Was the work of Aetius, then, all for nothing? By no means. Although he probably appeared too late on the scene to rescue the Western Empire, not only did he save Europe from Asiatic domination, but his career helped to make possible the future harmonious co-existence between Germans and Romans within the limits of the former empire. The Catalaunian Plains was the Western Empire’s greatest (although final) triumph. The victory was due to a new development of seminal importance: Romans and Germans combining to repel a common enemy. This contrasts with previous Roman policy towards federate ‘guests’: reluctant toleration and containment as with the Visigoths and Franks or, in the case of the Burgundians, military suppression. Henceforth, the political dynamic lay with the constructive interaction between the two peoples, a process which survived the dissolution of the empire itself.

The conversion of the Frankish king Clovis to Catholicism in 498 — an example followed eventually by other German monarchs — removed the last major barrier to co-operation between Germans and Romans. (Hitherto, the Franks, like other German tribes, had been Arian Christians, heretics in Roman eyes.) Aetius laid the foundation on which Theoderic (no connection with the Visigothic kings of that name) was able to build his successful Romano-German synthesis in Ostrogothic Italy. This, despite renewed conflict between the two peoples in the course of Justinian’s re-occupation of the West, was to prove a lasting achievement. From it developed European medieval civilization, embodied politically in the empire of Charlemagne and the Holy Roman Empire, whose heir is, arguably, the European Union.

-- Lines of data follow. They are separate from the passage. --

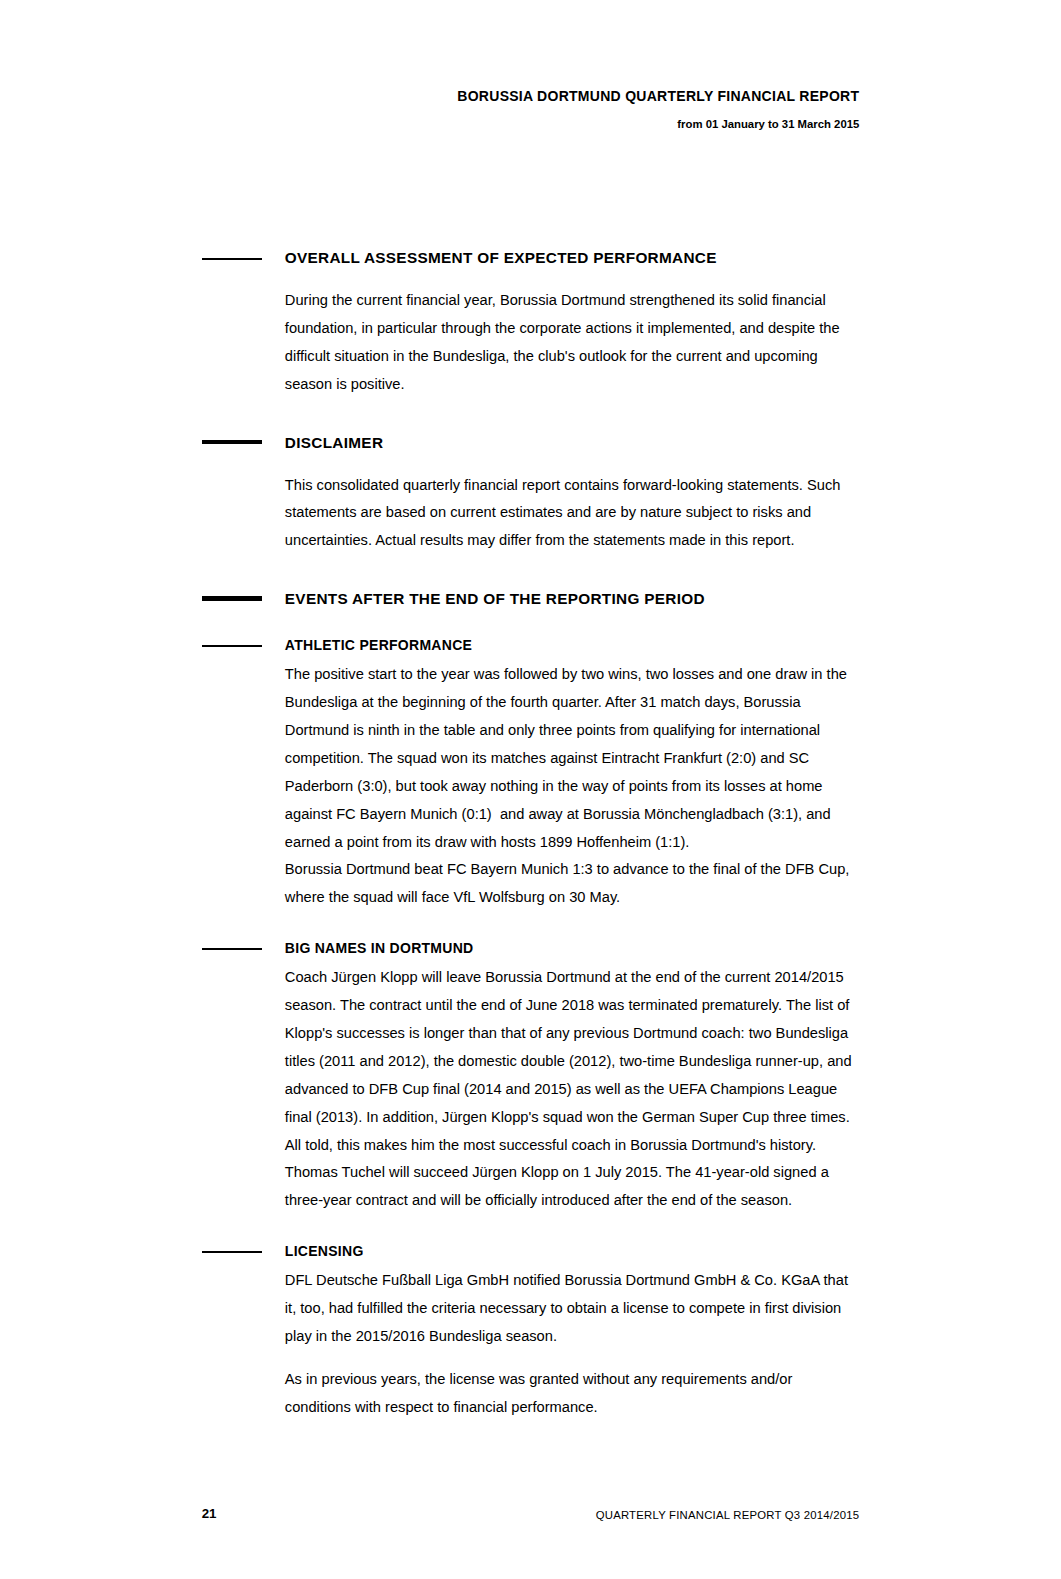Borussia Dortmund Quarterly Financial Report
from 01 January to 31 March 2015
Overall assessment of expected performance
During the current financial year, Borussia Dortmund strengthened its solid financial foundation, in particular through the corporate actions it implemented, and despite the difficult situation in the Bundesliga, the club's outlook for the current and upcoming season is positive.
Disclaimer
This consolidated quarterly financial report contains forward-looking statements. Such statements are based on current estimates and are by nature subject to risks and uncertainties. Actual results may differ from the statements made in this report.
Events after the end of the reporting period
Athletic performance
The positive start to the year was followed by two wins, two losses and one draw in the Bundesliga at the beginning of the fourth quarter. After 31 match days, Borussia Dortmund is ninth in the table and only three points from qualifying for international competition. The squad won its matches against Eintracht Frankfurt (2:0) and SC Paderborn (3:0), but took away nothing in the way of points from its losses at home against FC Bayern Munich (0:1) and away at Borussia Mönchengladbach (3:1), and earned a point from its draw with hosts 1899 Hoffenheim (1:1).
Borussia Dortmund beat FC Bayern Munich 1:3 to advance to the final of the DFB Cup, where the squad will face VfL Wolfsburg on 30 May.
Big names in Dortmund
Coach Jürgen Klopp will leave Borussia Dortmund at the end of the current 2014/2015 season. The contract until the end of June 2018 was terminated prematurely. The list of Klopp's successes is longer than that of any previous Dortmund coach: two Bundesliga titles (2011 and 2012), the domestic double (2012), two-time Bundesliga runner-up, and advanced to DFB Cup final (2014 and 2015) as well as the UEFA Champions League final (2013). In addition, Jürgen Klopp's squad won the German Super Cup three times. All told, this makes him the most successful coach in Borussia Dortmund's history.
Thomas Tuchel will succeed Jürgen Klopp on 1 July 2015. The 41-year-old signed a three-year contract and will be officially introduced after the end of the season.
Licensing
DFL Deutsche Fußball Liga GmbH notified Borussia Dortmund GmbH & Co. KGaA that it, too, had fulfilled the criteria necessary to obtain a license to compete in first division play in the 2015/2016 Bundesliga season.
As in previous years, the license was granted without any requirements and/or conditions with respect to financial performance.
21
QUARTERLY FINANCIAL REPORT Q3 2014/2015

The two thousand years of the Christian era have been significantly occupied by Rome. The Western Empire lasted almost a quarter of that period, the Eastern nearly three-quarters, surviving (admittedly in increasingly attenuated form) until 1453 — less than two generations before the birth of Henry VIII, which, in the long perspective of history, is the day before yesterday. Rome’s influence on architecture, law, languages, ideas, the arts, religion, government, etcetera, etcetera, has been immeasurable — and lasting. To take just one example: for nearly two centuries British India was ruled by classically educated young men, who took as their model for government that of Imperial Rome; on the whole, whatever one thinks of the morality of imperialism, they made a pretty good fist of running the subcontinent. Rome’s legacy has, in the main, been a noble one, whose preservation and transfer owes not a little to Aetius — ‘the last of the Romans’, as Procopius described him.

1 This resulted in a second (and much more destructive than that of 410) Sack of Rome.